Es muß es sich wohl wie folgt zugetragen haben: Innerhalb von fünf oder sechs Sekunden schießt Wolfgang Grams zehnmal mit seiner Pistole, er erschießt dabei den Beamten Michael Newrzella, einen weiteren Polizisten verletzt er. Das ganze geschieht im Laufen. Grams selbst wird in dieser Zeit durch einen Bauchschuß und vier weitere Treffer schwer verletzt – er stürzt rücklings auf die Gleise, ohne dabei seine Waffe zu verlieren. Der Entschluß zum Suizid ist schnell gefaßt, Grams schießt sich in den Kopf.

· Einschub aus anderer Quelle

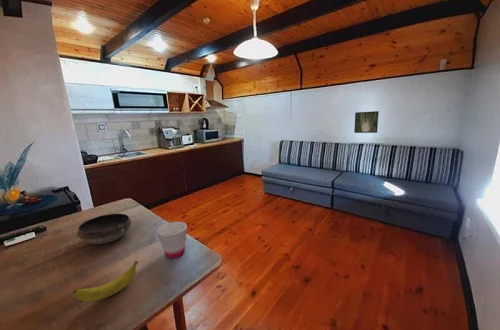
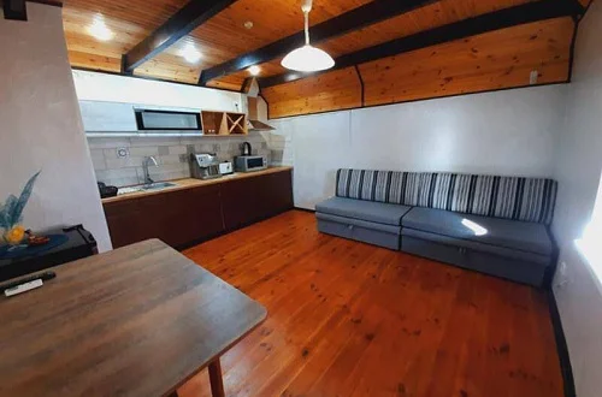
- cup [156,221,188,259]
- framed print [353,110,380,134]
- banana [72,260,139,303]
- bowl [76,213,132,245]
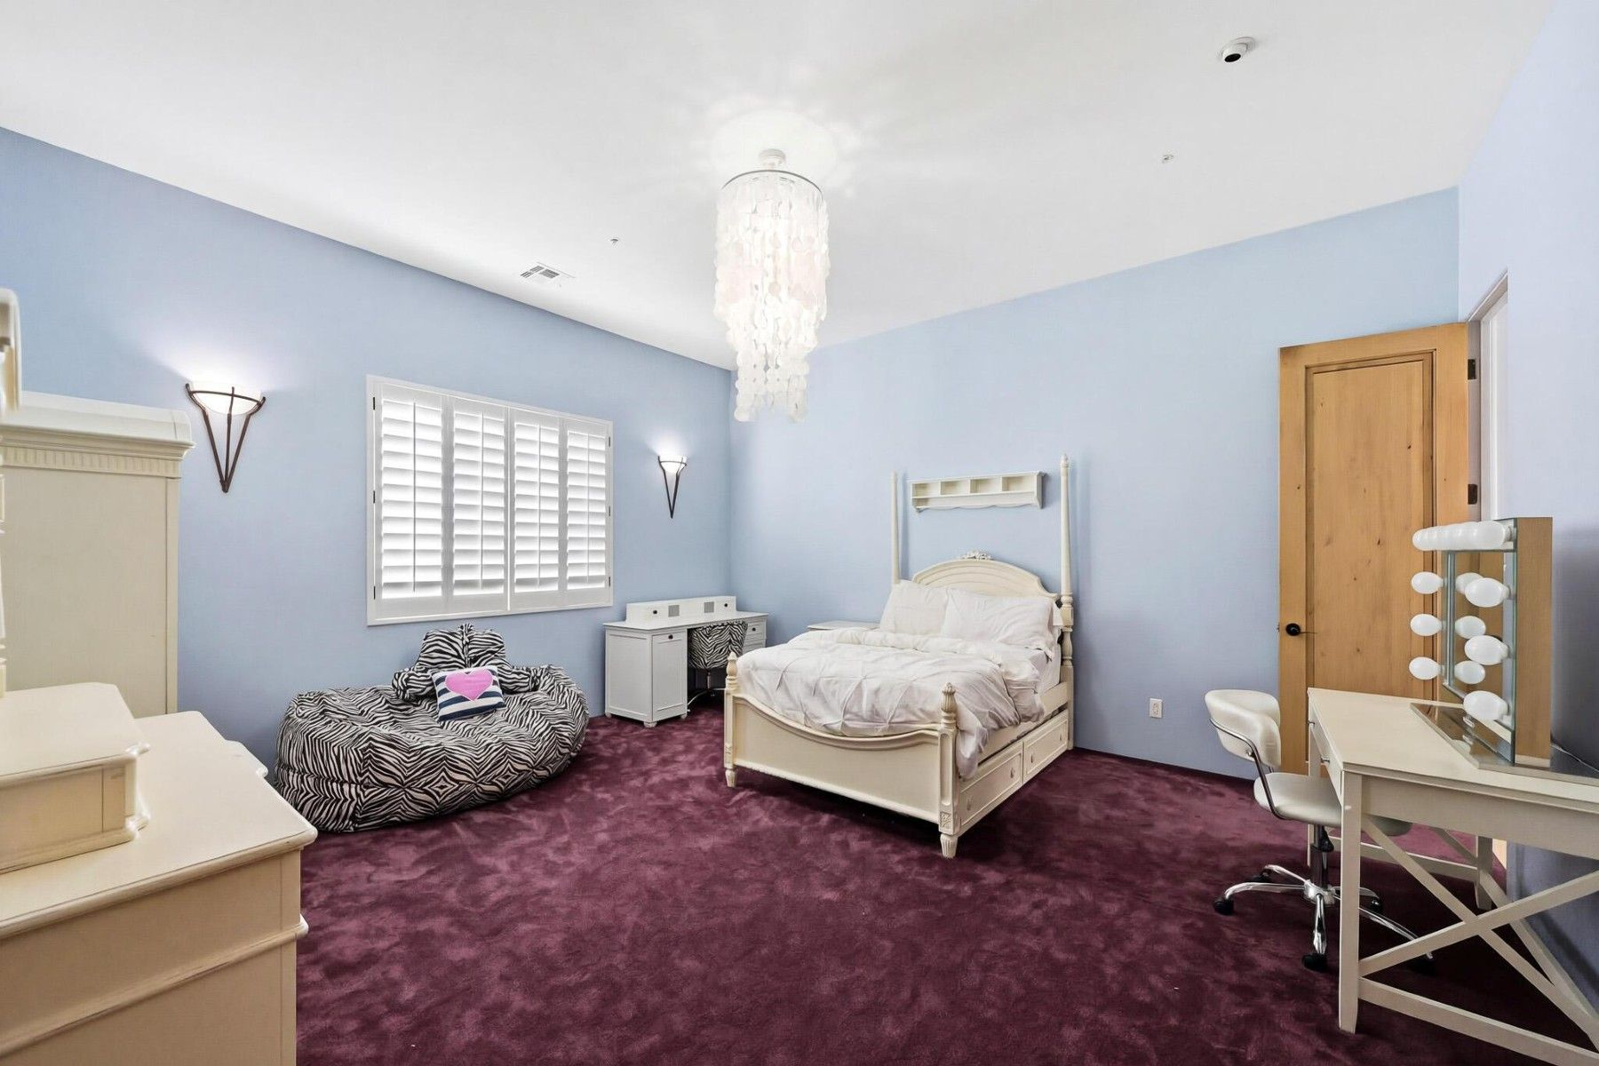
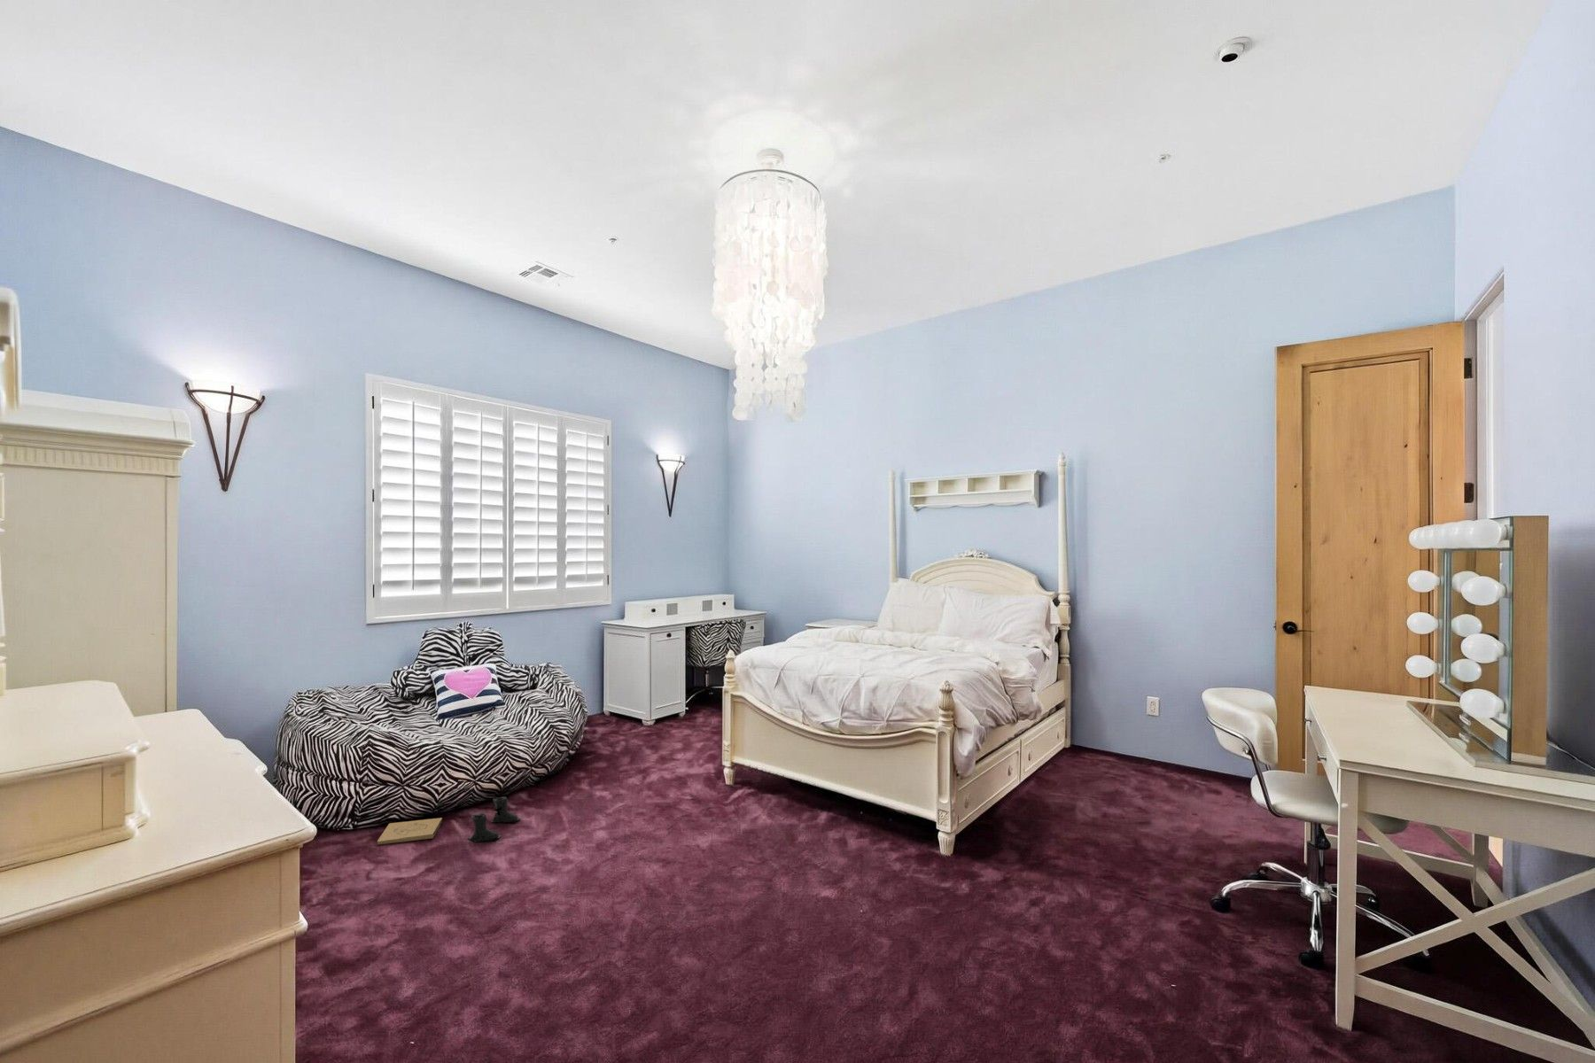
+ box [376,816,443,846]
+ boots [466,796,521,844]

Wem das ein bißchen zuviel an Geschehen ist für einen Zeitablauf, kaum länger als der Vorspann der täglichen Tagesschau, der möge sich die Gutachten aus Münster und Zürich vor Augen führen. Danach kann und vor allem darf es anders nicht gewesen sein. Beide Stellungnahmen räumen zwar ein, eine 100prozentige Aufklärung der Vorgänge bei der Schießerei in Bad Kleinen nicht leisten zu können. Die Indizien, heißt es, würden aber mit hoher Warscheinlichkeit einen Ablauf der Schießerei nahelegen, die eine „Fremdbeibringung“, womit der gezielte Schuß aus einer Polizeihand in den Kopf des bereits wehrlos am Boden liegenden Grams gemeint ist, ausschließen.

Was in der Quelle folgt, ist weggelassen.